Sunday, April 19, 2009

How to Attract Base Airline Employees: Give them a Security Peep Show

Here's a beauty of a scheme to attract new, lecherous employees to the airline industry: see through body scanners:

The naked body scanners are taking over.
When we first checked in on them two years ago, the scanners, which see through clothing, were being deployed at a single airport. A few months later, they were upgraded to millimeter-wave technology, which delivered similar images with even less radiation-"10,000 times less than a cell phone transmission," according to the Transportation Security Administration. At the time, TSA assured us that the scanners would be used only as a "voluntary alternative" to "a more invasive physical pat-down during secondary screening." Only a few passengers, the ones selected for extra scrutiny, would face the scanners.

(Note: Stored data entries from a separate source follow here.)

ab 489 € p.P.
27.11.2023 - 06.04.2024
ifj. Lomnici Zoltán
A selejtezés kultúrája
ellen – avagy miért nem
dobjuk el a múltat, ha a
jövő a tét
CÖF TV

The rest of us could walk through the metal detectors and board our planes.

Surprise! Two months ago, TSA revised its position. It began testing millimeter-wave scans "in the place of the walk-through metal detector at six airports." At these airports, everyone - not just people selected for secondary screening - would face the see-through machines. Anyone who objected would "undergo metal detector screening and a pat-down." You might even get the "enhanced pat-down," which includes "sensitive areas of the body that are often used by professional testers and terrorists," such as "the breast and groin areas of females and the groin area of males." Show us your body, or we'll feel you up.

Now the plan is going nationwide. Joe Sharkey of the New York Times reports that TSA "plans to replace the walk-through metal detectors at airport checkpoints with whole-body imaging machines-the kind that provide an image of the naked body." All passengers will "go through the whole-body imager instead of the walk-through metal detector," according to TSA's chief technology officer, and the machines will begin operating soon after orders are placed this summer.


Now how is it that we are the freest people on earth again when we can't even maintain privacy and dignity boarding commuter jets? Let's hope that high speed rail system gets set up and running soon.

6 comments:

alex said...

"Let's hope that high speed rail system gets set up and running soon."
What if the same type of security will be required at those train sections?

ScienceAvenger said...

Why would there be? When was the last time you heard of anyone hijacking a train and crashing it into a building?

Toaster Sunshine said...

Good thing I like boats; I doubt the TSA will take kindly to cyborgs.

A World Quite Mad said...

Well there were the Madrid train bombings. In Europe they were using dogs and had soldiers with machine guns on the trains after that. So, what would we do? The most illogical thing possible of course!

And unfortunately, I can't take a train to Europe. I don't like the idea of going through one of those machines. I'd prefer to be patted down. In fact, I got the full pat-down treatment at Heathrow last time I was there. I had half a mind to get cheeky with the girl who was doing it and say "Watch where you put your hands, you're making me kinda hot!" but figured I'd get the extra-special treatment if I did, and I wanted to board my plane on-time, so I kept my mouth shut. If I have the choice, they can pat me down LOL

ScienceAvenger said...

Toaster, I'll bet you're hell in the metal detectors.

AWQM, I once got a wand down where the woman doing it insisted on telling me every detail of where she was going to touch me, when I was already running terribly late on a dreadful trip. I finally said, "I don't care if you grab my c*ck, just get me on the damned plane!"

Security was not amused.

alex said...

Concerning my first comment, I had the following in mind:
http://articles.latimes.com/2006/feb/08/nation/na-bombscreen8

New Jersey Rail Station Tests Metal Detectors

February 08, 2006


Commuters heading to work in Manhattan walked through metal detectors Tuesday at a busy train station and fed their bags into X-ray machines at the start of a test of an airport-style security screening program.

...
A second phase of the program at a yet-to-be-named rail station will test bomb-detection technology such as infrared cameras in checking passengers from a distance.

Granted, these aren't full body imagers, but this article nevertheless addresses your question about "when was the last time anyone hijacked a train and crashed it into a building."